* _Exercise brief_
Each line below must be reproduced exactly, though the pictures are to be dropped.

* _Supplied information_
________________

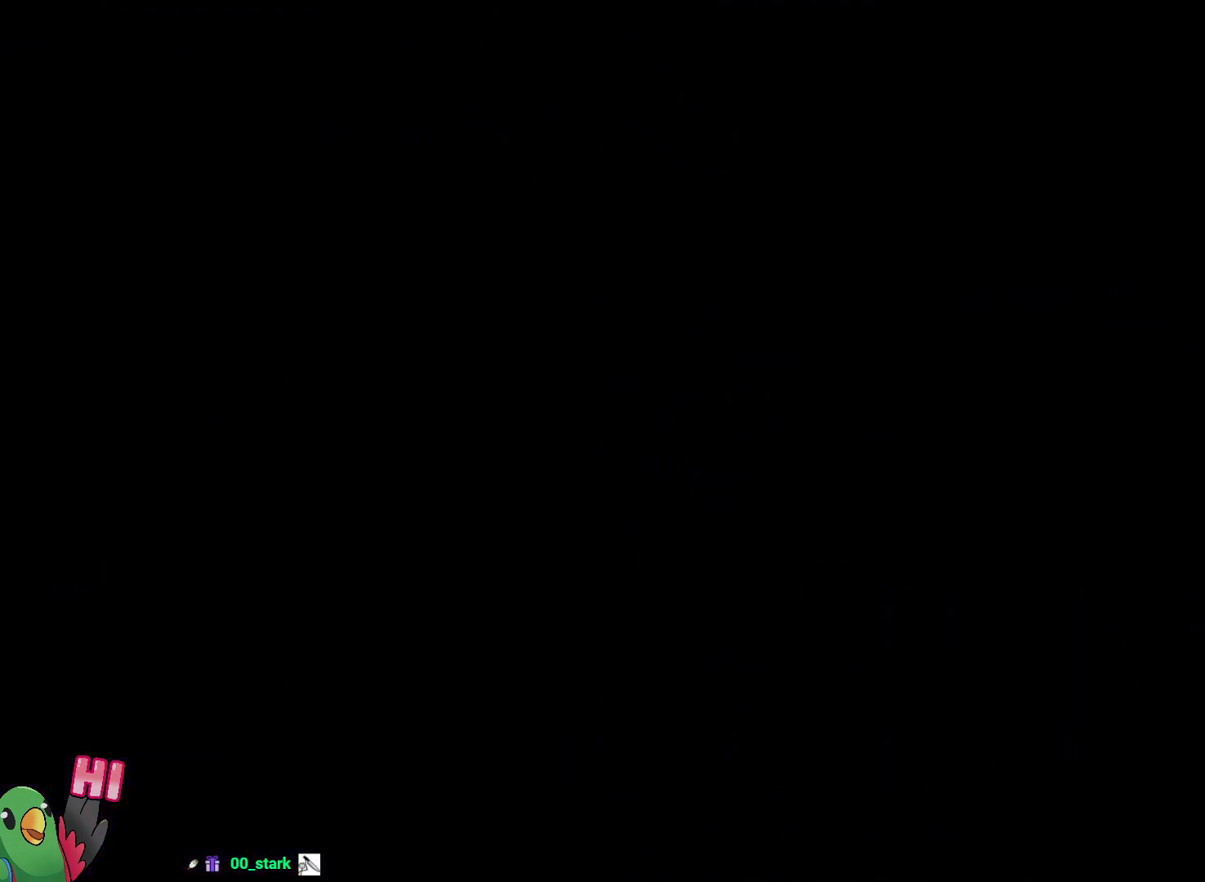
{"dt_ms": 500, "buttons": [], "left_stick": "right", "right_stick": "center", "events": []}
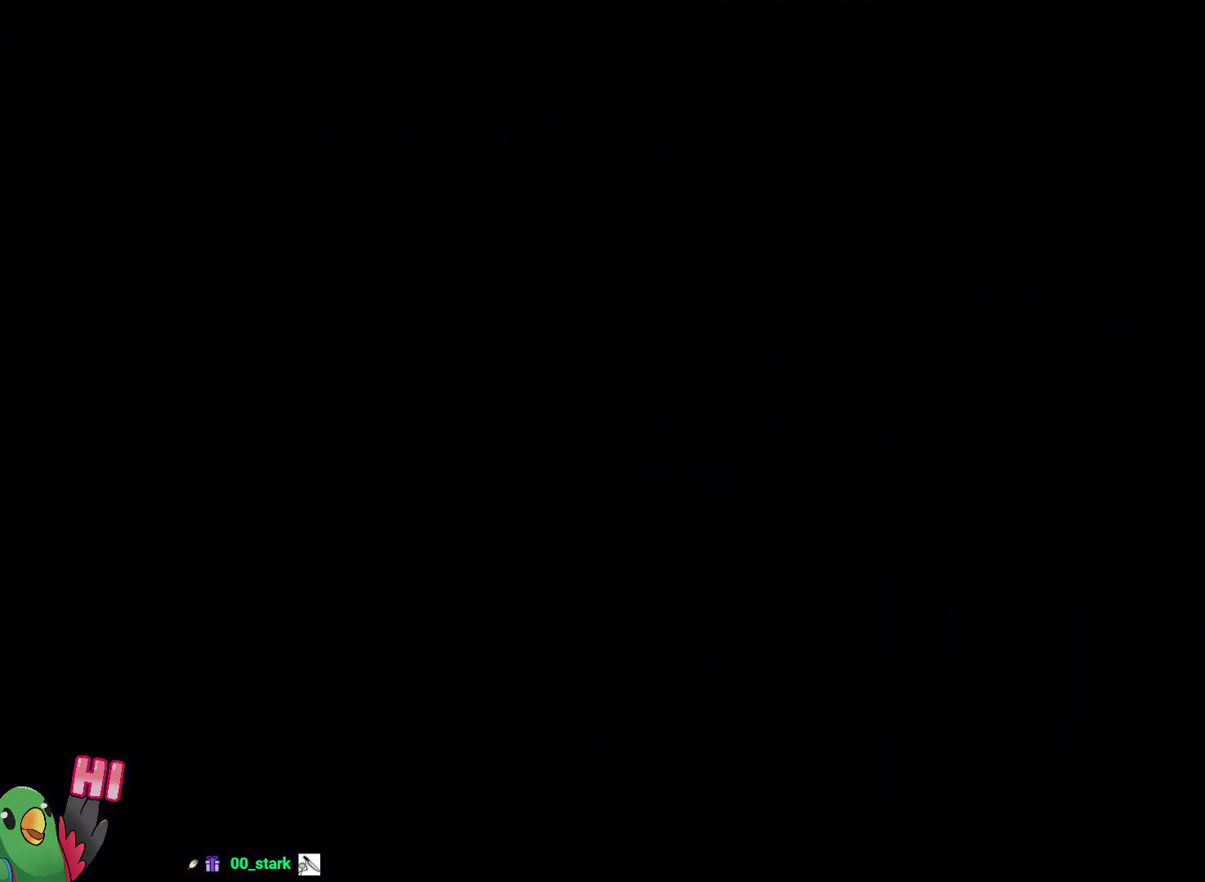
{"dt_ms": 500, "buttons": ["Y"], "left_stick": "right", "right_stick": "center", "events": [[467, "Y", "down"]]}
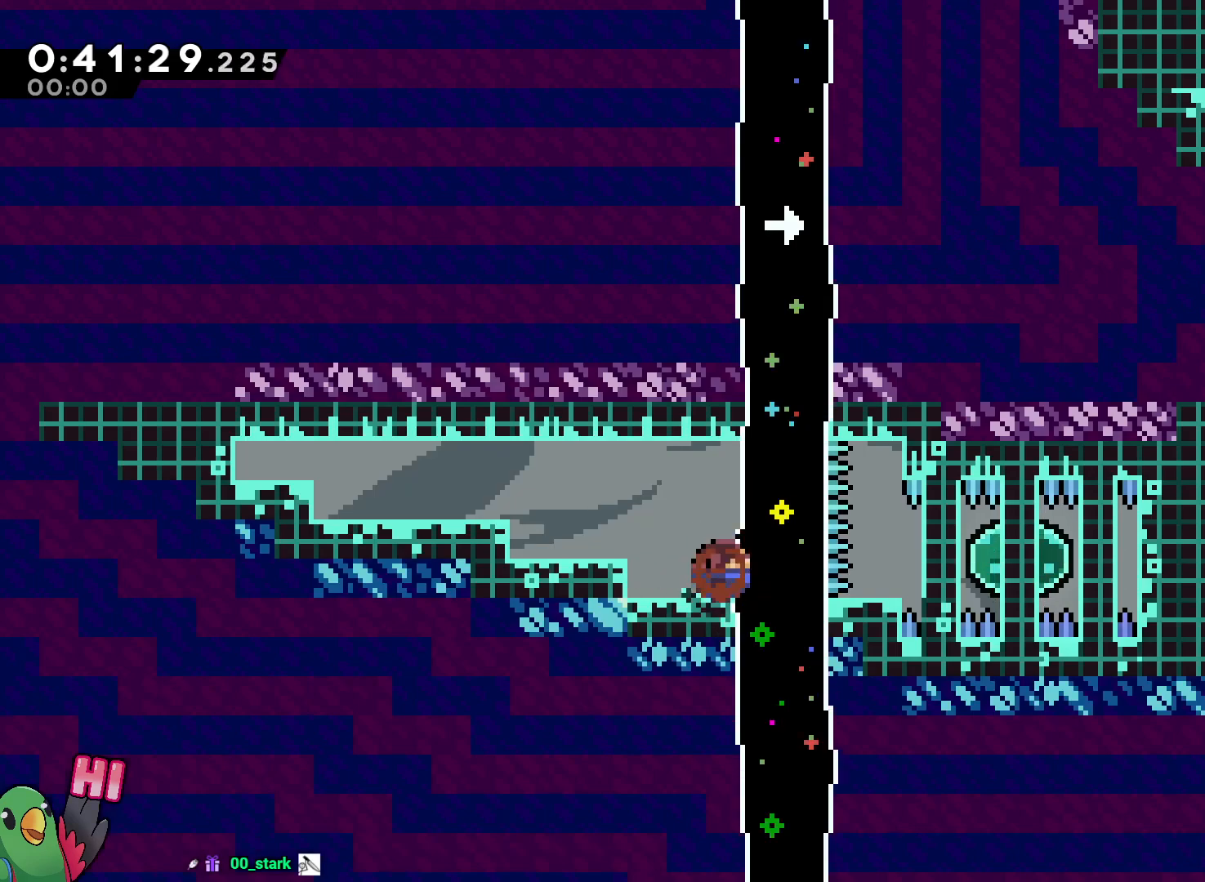
{"dt_ms": 500, "buttons": [], "left_stick": "right", "right_stick": "center", "events": [[100, "Y", "up"], [333, "Y", "down"], [450, "Y", "up"]]}
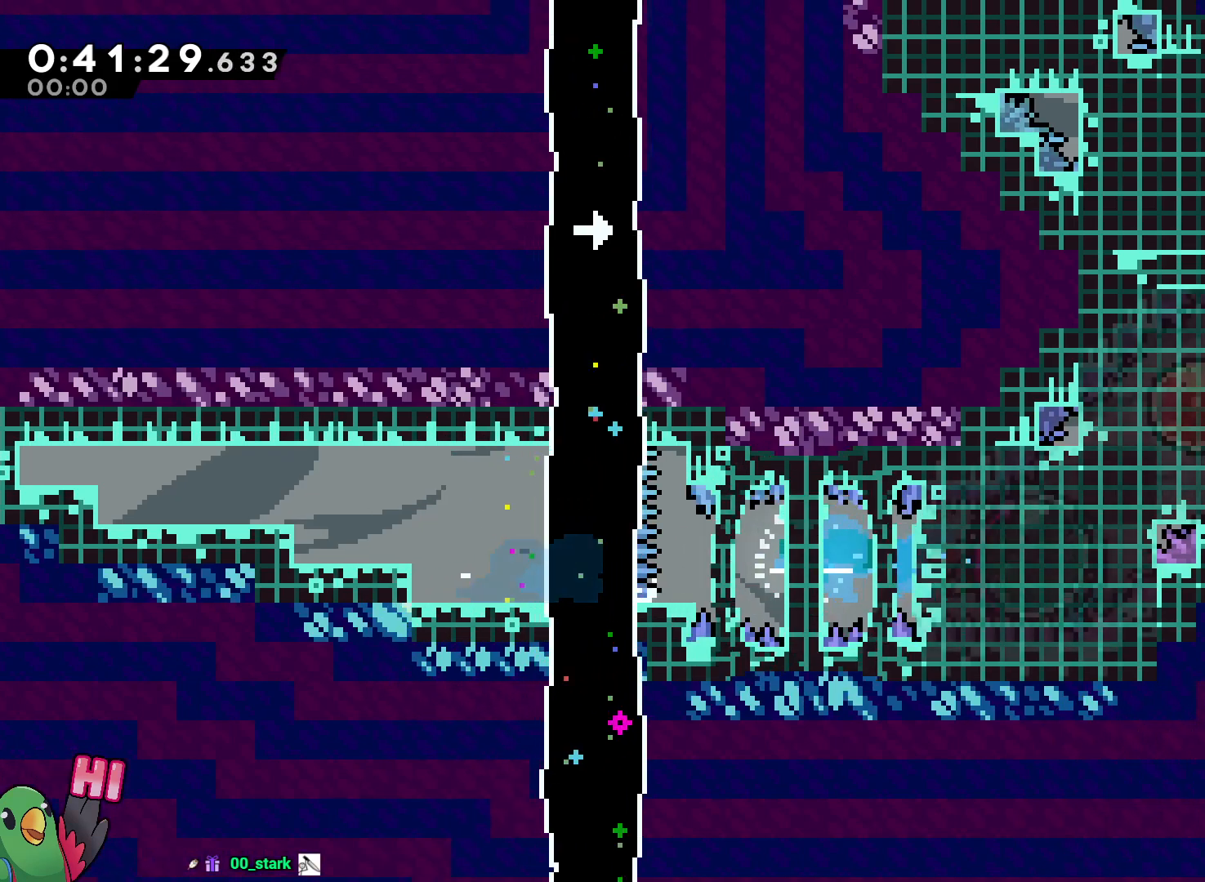
{"dt_ms": 500, "buttons": ["Y"], "left_stick": "up-right", "right_stick": "center", "events": [[67, "left_stick", "down"], [150, "Y", "down"], [217, "left_stick", "down-left"], [267, "Y", "up"], [400, "left_stick", "up-right"], [433, "Y", "down"]]}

________________

* _Solved exercise_
{"dt_ms": 500, "buttons": [], "left_stick": "right", "right_stick": "center", "events": []}
{"dt_ms": 500, "buttons": ["Y"], "left_stick": "right", "right_stick": "center", "events": [[467, "Y", "down"]]}
{"dt_ms": 500, "buttons": [], "left_stick": "right", "right_stick": "center", "events": [[100, "Y", "up"], [333, "Y", "down"], [450, "Y", "up"]]}
{"dt_ms": 500, "buttons": ["Y"], "left_stick": "up-right", "right_stick": "center", "events": [[67, "left_stick", "down"], [150, "Y", "down"], [217, "left_stick", "down-left"], [267, "Y", "up"], [400, "left_stick", "up-right"], [433, "Y", "down"]]}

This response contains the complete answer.